South Dakota’s Initiative Measure 28: Unintended Consequences for Sales Tax Base
South Dakota’s Initiative Measure 28 seeks to eliminate grocery taxes, a popular move but one that could be problematic within the state’s unique tax framework. This initiative, intended to exempt groceries from sales tax, could inadvertently extend these exemptions to items such as cigarettes due to ambiguous wording. South Dakota, lacking an income tax, largely depends on a comprehensive sales tax. Narrowing this tax base could lead to significant implications, especially as evidence suggests that grocery tax exemptions are not the most effective form of tax relief for low-income households.
The proposal states that the state cannot tax sales of "anything sold for human consumption," excluding alcohol and prepared food, but towns can continue to impose such taxes. This has led to confusion as to whether cigarettes and tobacco products are included in the exemption. Unlike other states that have clearly outlined their policies, South Dakota’s concise description might lead to contention and varied interpretations as lawmakers and businesses react.
In a recent move to provide sales tax relief, state lawmakers reduced the sales tax rate from 4.5% to 4.2%, with an intention to make this change permanent depending on future revenues. However, implementing a grocery exemption could complicate efforts to solidify the current rate reduction. Prominent political figures, including the governor, oppose the measure, highlighting its ambiguous language and potential repercussions, while several Democratic legislators advocate for it as a means to introduce more progressivity in the tax system.
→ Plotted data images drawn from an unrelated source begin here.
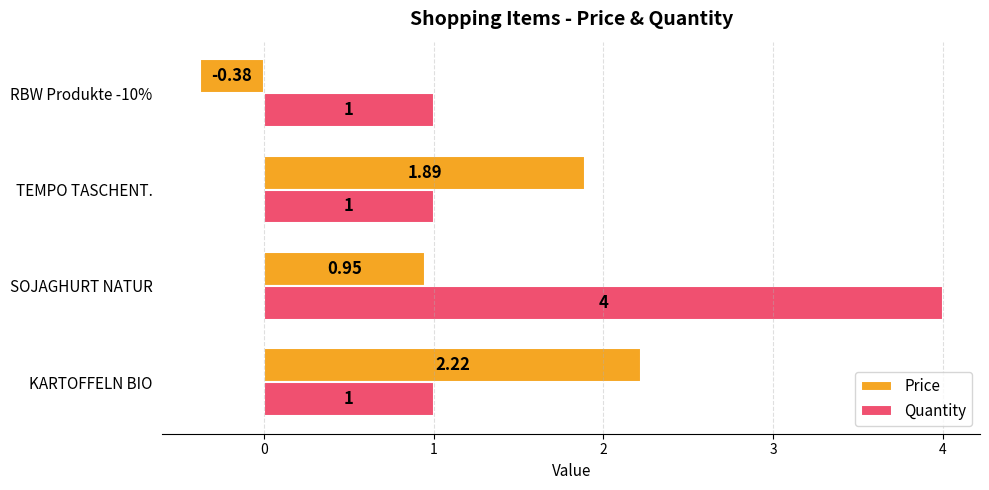

Which series has the widest spread of values?

Quantity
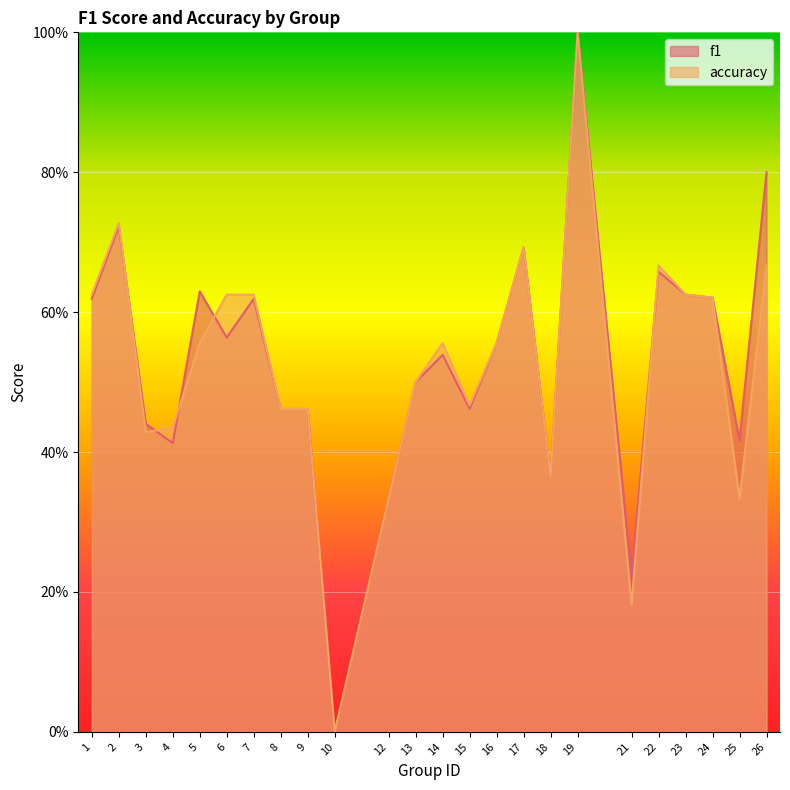

The value of accuracy at 2 is 0.7. True or false?

True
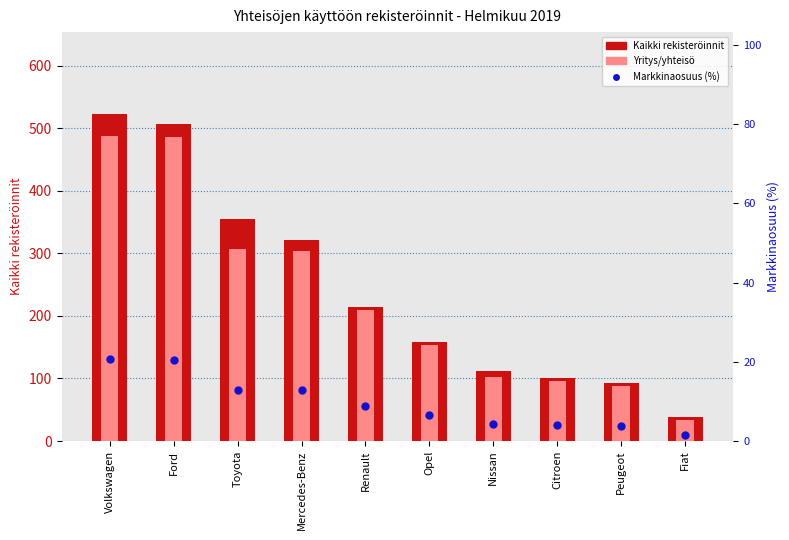

At how many categories does at least one series exceed 262?

4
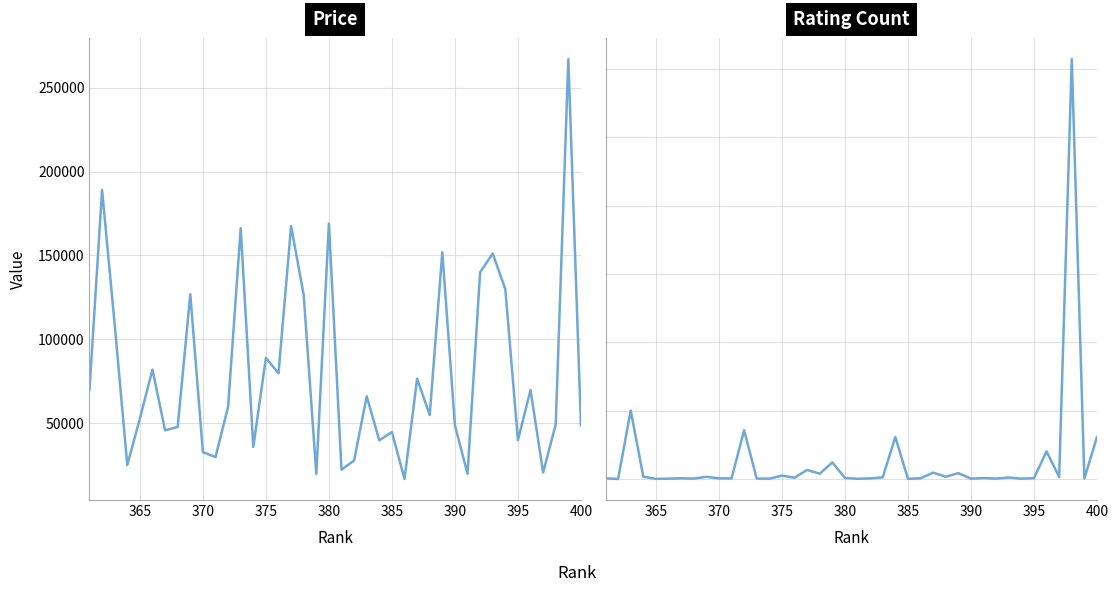

Where is Rating Count nearest to the value 3075?

370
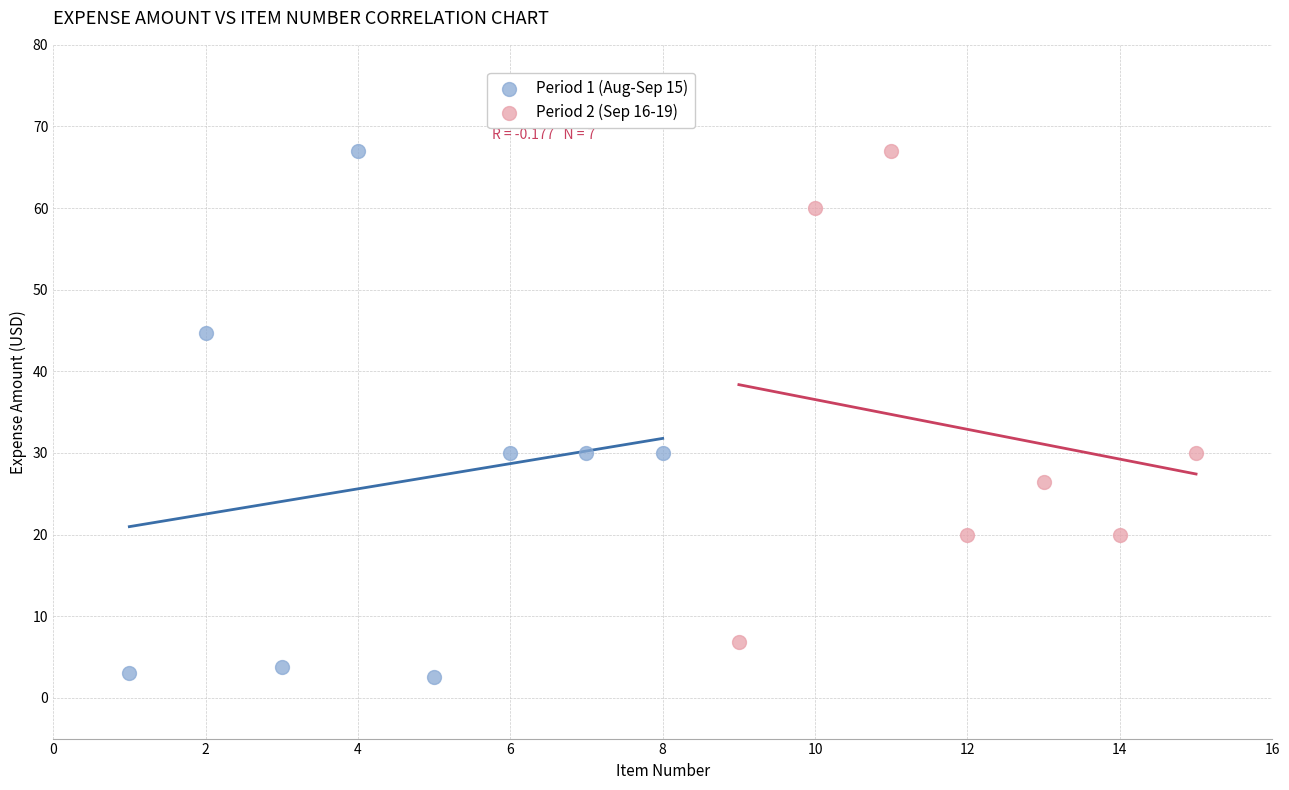

Which series has the largest Y range (max minus min)?

Period 1 (Aug-Sep 15)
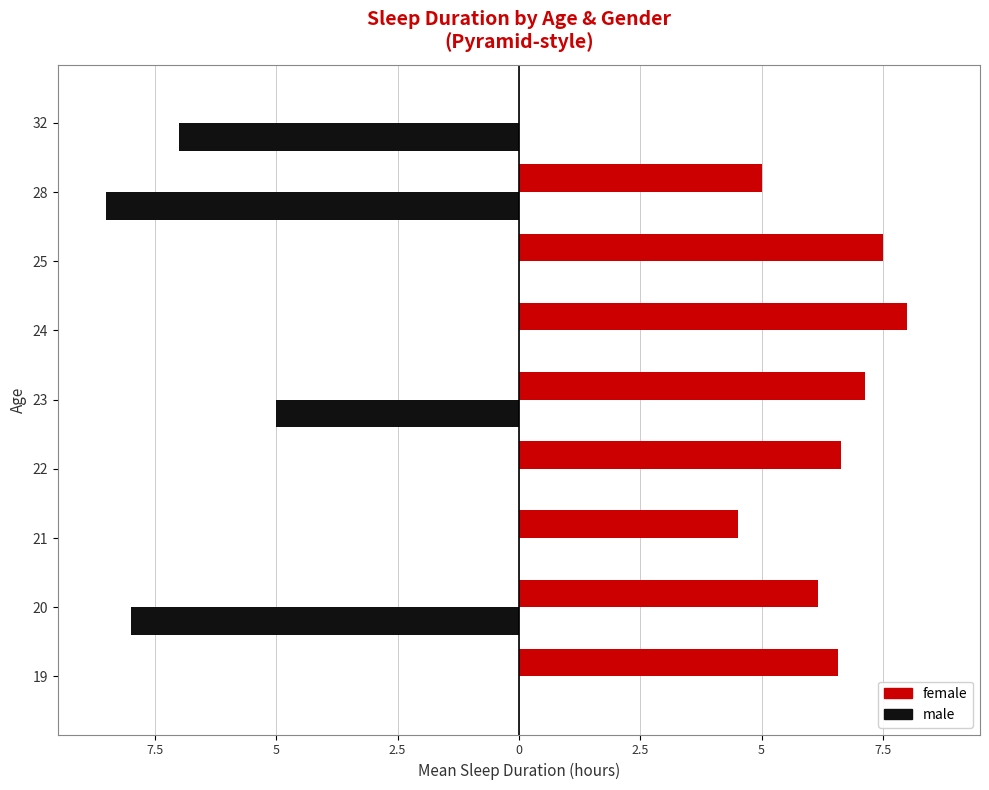

What are all the series names shown in the legend?

female, male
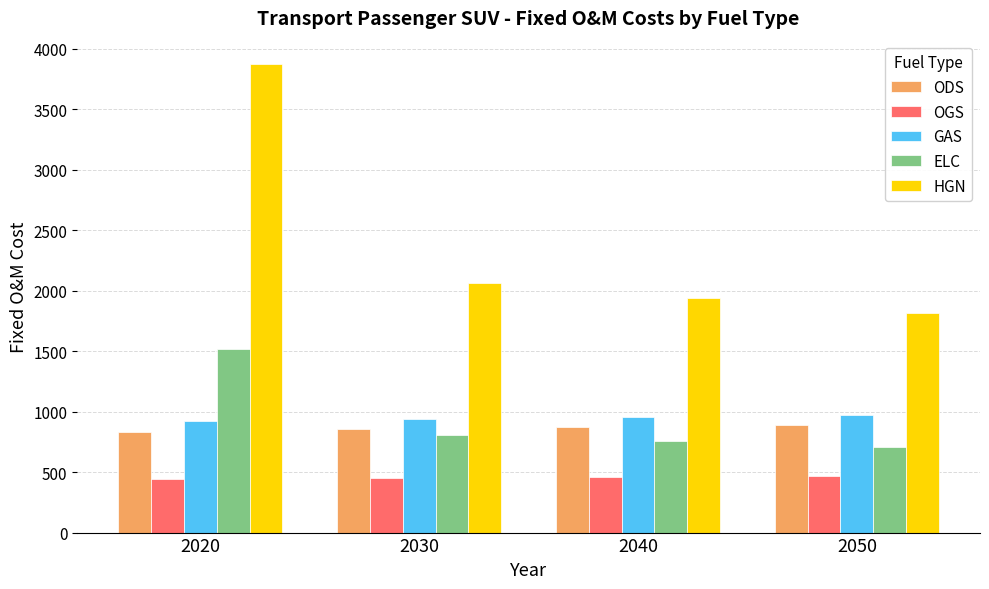

Which series changed the most between 2020 and 2050?

HGN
While many perceive a grocery exemption as progressive, this view overlooks key considerations. Low-income households currently benefit from federal exclusions on sales tax for purchases made under SNAP or WIC benefits. Consequently, further exemptions could create less tax relief for these families compared to a broad-based lower sales tax rate. Current estimates suggest that Measure 28 could cut state revenues by $102.4 million annually, affecting 4% of the state’s general fund. This does not account for potential declines from tobacco tax revenues, which could further constrict financial resources.
Ultimately, South Dakota policymakers must weigh whether maintaining a lower sales tax rate or exempting grocery items will offer better support to its low-income residents. Evidence indicates the greater benefits stem from a lower rate overall since it applies to a broader range of purchases beyond groceries. With sales taxes being economically efficient by focusing on consumption rather than income, South Dakota maintains one of the most effective systems without an income tax.
If revisions continue to erode the tax base with exemptions, they result in higher rates for remaining taxable items. This cycle could force lawmakers to introduce additional taxes to balance budget deficits. Therefore, retaining a broader tax base with a lower rate, potentially reducing it further to 3.9% if budgetary conditions permit, supports the state’s reliance on this revenue source and its economic strategy.